We have discovered that our new approach to planning our motorhome travel does not mean that we will miss making surprise discoveries that lead us to revise our plans. Our Caledonian Canal was to start with a scenic drive just south of Fort William, instead it started with a haggis supper and a dance.
In our search for tourist attractions, especially the less obvious, we discovered the Highland Haggis Festival was taking place in Spean Bridge on the Sunday, the first full day we had planned for our Canal tour. We made contact with organisers to get more detail and that resulted in us joining them for a haggis supper and ceilidh on the Saturday night, a lively community event at which we were made very welcome. We were able to park up for the weekend within easy walking distance of both Saturday evening's supper and Sunday afternoon's festival.
The Sunday morning was intermittently showery but we were lucky that our exploration of the village was not interrupted by the frequent showers throughout the rest of the day. We took the less direct, but much more interesting, walk through the still bare woods above the river to the Commando Memorial that looks out across Leanachan Forest. It was easy walking on well surfaced paths although they would be a too rough for wheelchairs.
The path took us to the ruins of the concrete High Bridge that took the now dismantled railway over the River Spean. The path continued through the woods of birch and oak along the route of the railway until it reached the historic High Bridge of General Wade's military road. The bridge had been built to facilitate the movement of the English Army during restless times. Of course it also enabled rapid movement of the Jacobite forces and it was here that the first shots were fired in the Jacobean Revolution of 1745.
The old military road then became the path to the Commando Memorial visible on the sky line. Erected after the Second World War to commemorate the officers and men who died during that war. Three nine foot (2.8m) bronze commandos in battle dress look out over the rugged countryside that was used for commando training. There is a small Garden of Remembrance where the living can remember those that were lost. It is just off the A82 and easily reached by car but it felt much more fitting to arrive as we did from the woods in which they would have trained.
To complete our steady 4-5 mile ramble it was then just a simple downhill walk of around a mile back to the village for a coffee and a homemade scone at the café of the Spean Bridge Woolen Mill.
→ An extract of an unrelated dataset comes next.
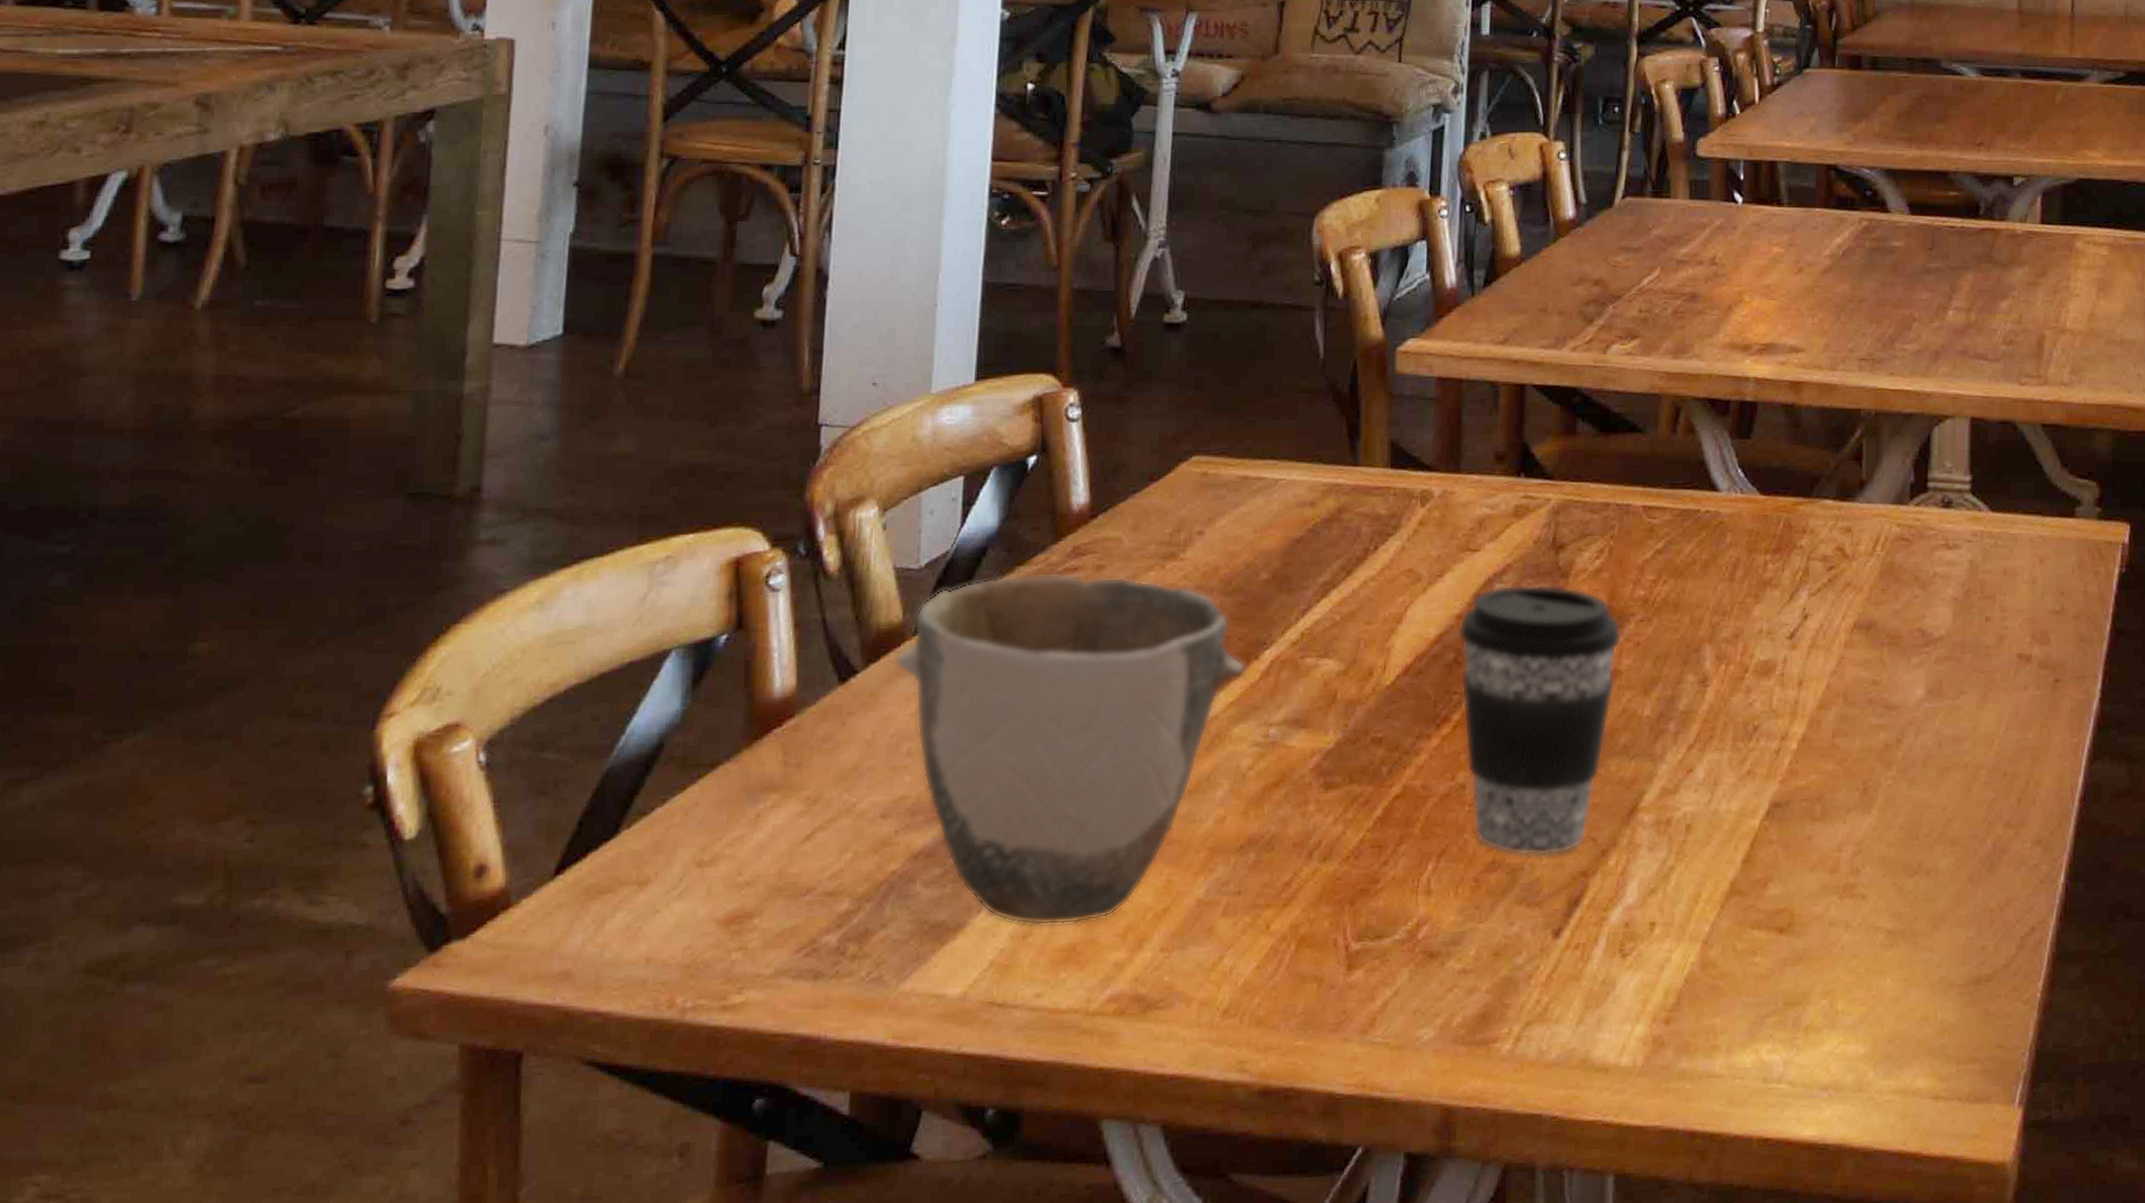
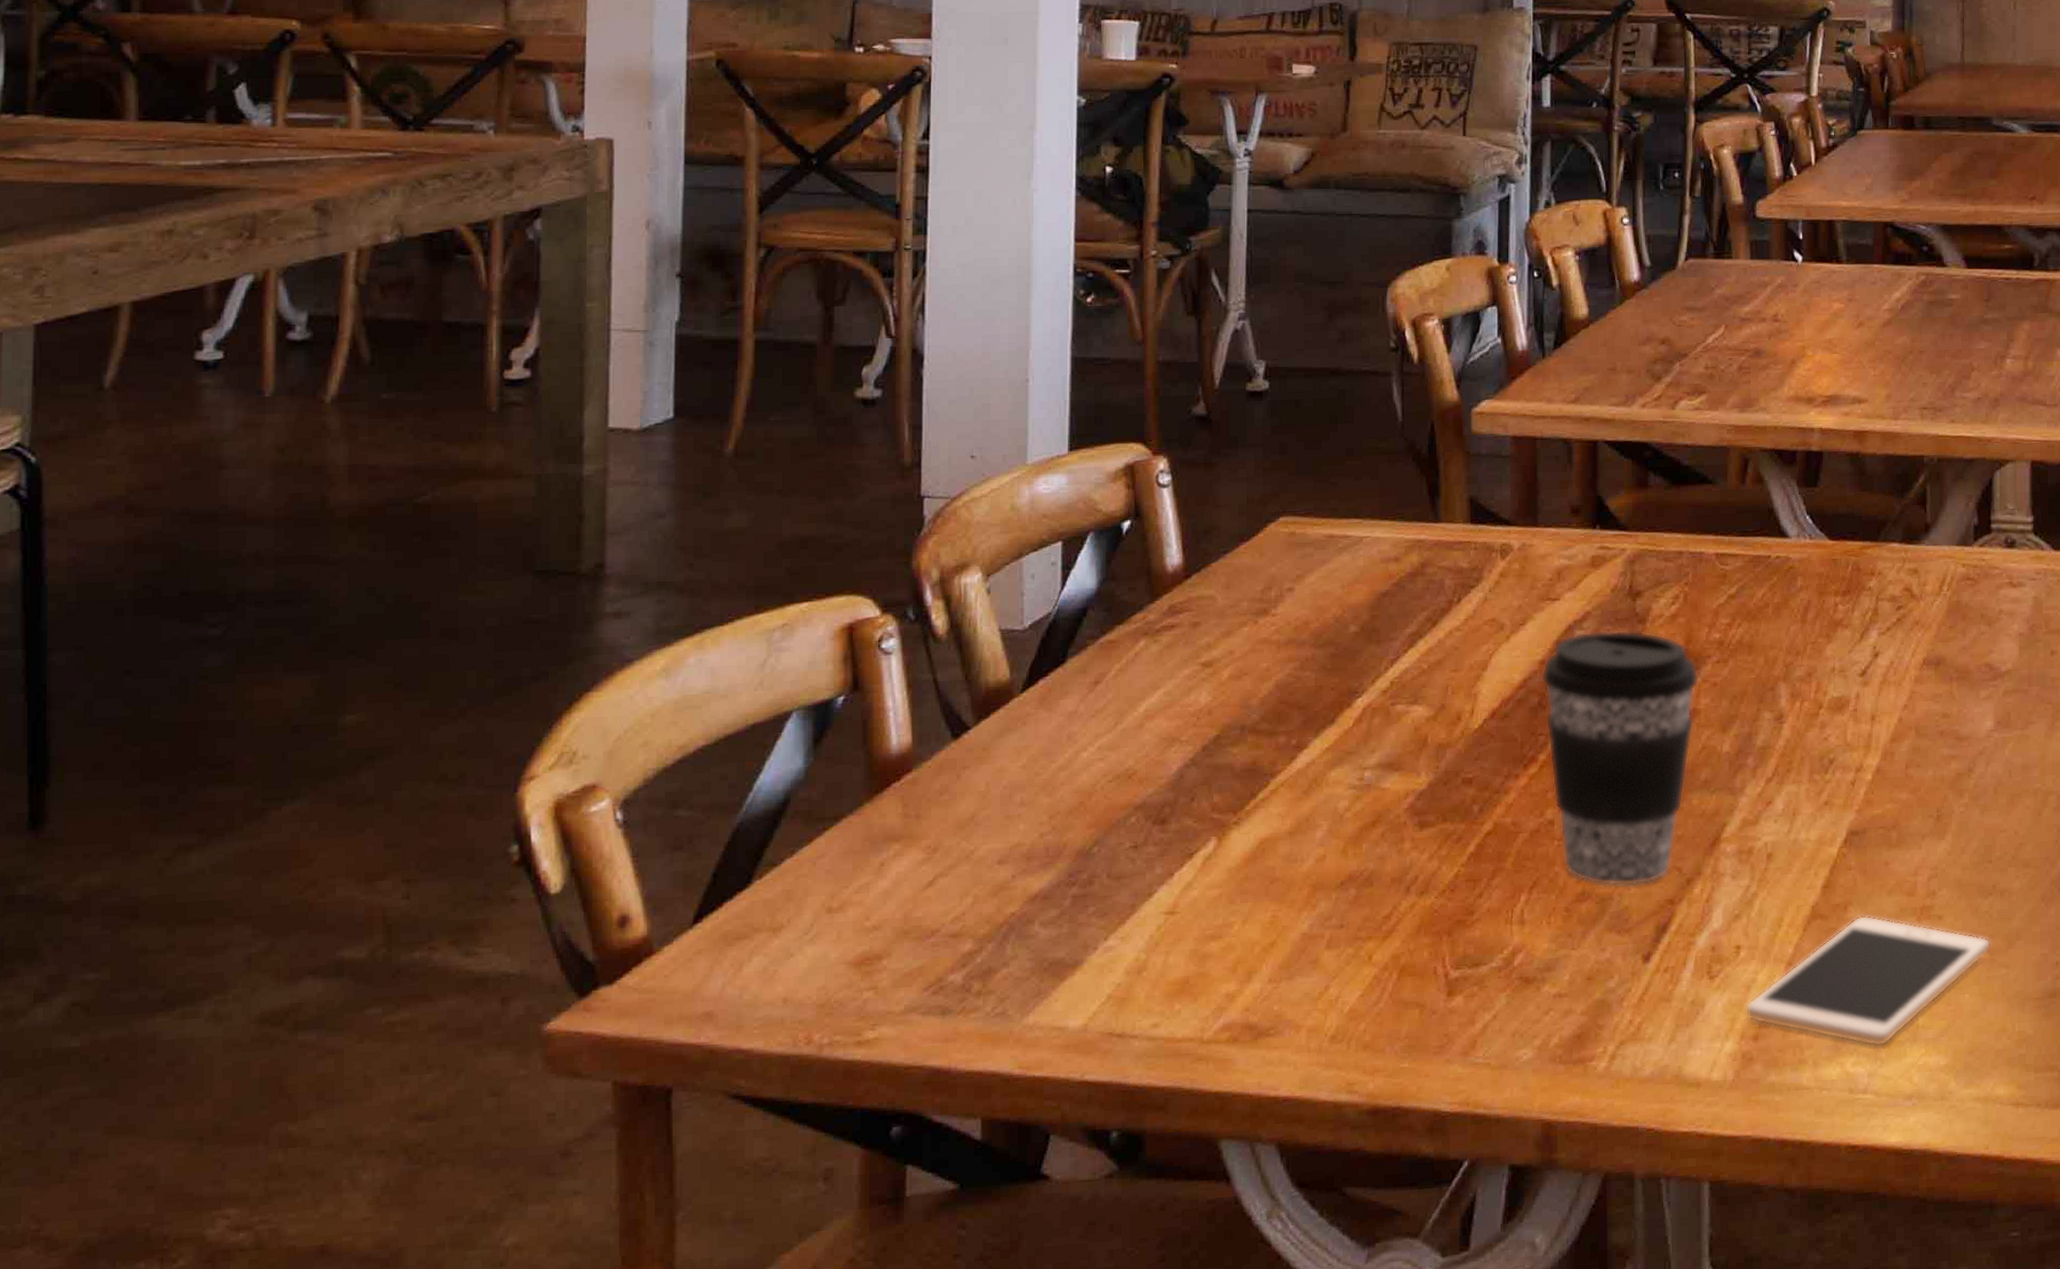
ceramic bowl: present [893,573,1246,926] -> none [1003,630,1339,961]
cell phone: none [1657,892,1915,1033] -> present [1745,915,1991,1047]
Then back to the motorhome for lunch and a breather before heading off to walk round to the Primary School for the Haggis Festival itself. Unfortunately the showers had returned and they were a frequent occurrence during the afternoon. Fortunately the weather was no great hindrance as most of the festival was taking place in the school and a large marquee on the playground. The only part of the event taking outside was the Haggis Flinging competition (with dummy haggises I am pleased to say) and a big blow up slide for the younger children.
The Festival was opened by Donald Cameron of Lochiel, with the support of Hector the festival mascot. The local press and television were there to cover the proceedings. It was soon apparent that our attendance at the haggis supper and ceilidh had not gone unnoticed and we were frequently greeted as old friends. For one of the few times since we started The Winding Way that we really appreciated the engagement aspect of slow travel.
Haggis was available, in all its forms and varieties, wild boar haggis anyone? So it was a good job we had not had a substantial lunch as we tasted everything from local whisky and beers to cakes, breads, charcuterie and, of course, haggis of various types and cooked in different ways. All the good things in life that attracted us to slow travel, slow food and the motorhome life.
The cookery demonstrations by local chefs were well attended and provided a range of interesting takes on using haggis and its traditional accompaniment of tatties and neeps (potatoes and turnip/swede). Yet another opportunity for more tasting of haggis; this time as fine dining dishes, everyday alternatives or as stuffing for interesting breads. Judging by the queues they were well received.
The Haggis Festival was not one dimensional as there was a much broader celebration of fine foods and crafts from the Highlands. It was not a huge event but probably better for it. There was sense of community and the stall holders had time, indeed were keen, to talk about the event, their produce and the area. One person likened the festival to the events that French communities are so keen organise We understood what he meant from our own travels in France, it certainly had the same sort of feel--a great excuse for a community party. All in all it did not feel like a new festival even though it was only its second year; they are already thinking about 2017.
There would have been plenty to do as day trips from a base in Spean Bridge but we needed to head off and rejoin our planned itinerary. So on the morning we set off for the start of the Caledonian Canal and other attractions around Fort William. We will come back to the area, and may well use a future Highland Haggis Festival as the starting point for a future trip. We will be heading back to Scotland, and the Highlands especially, as soon as we can.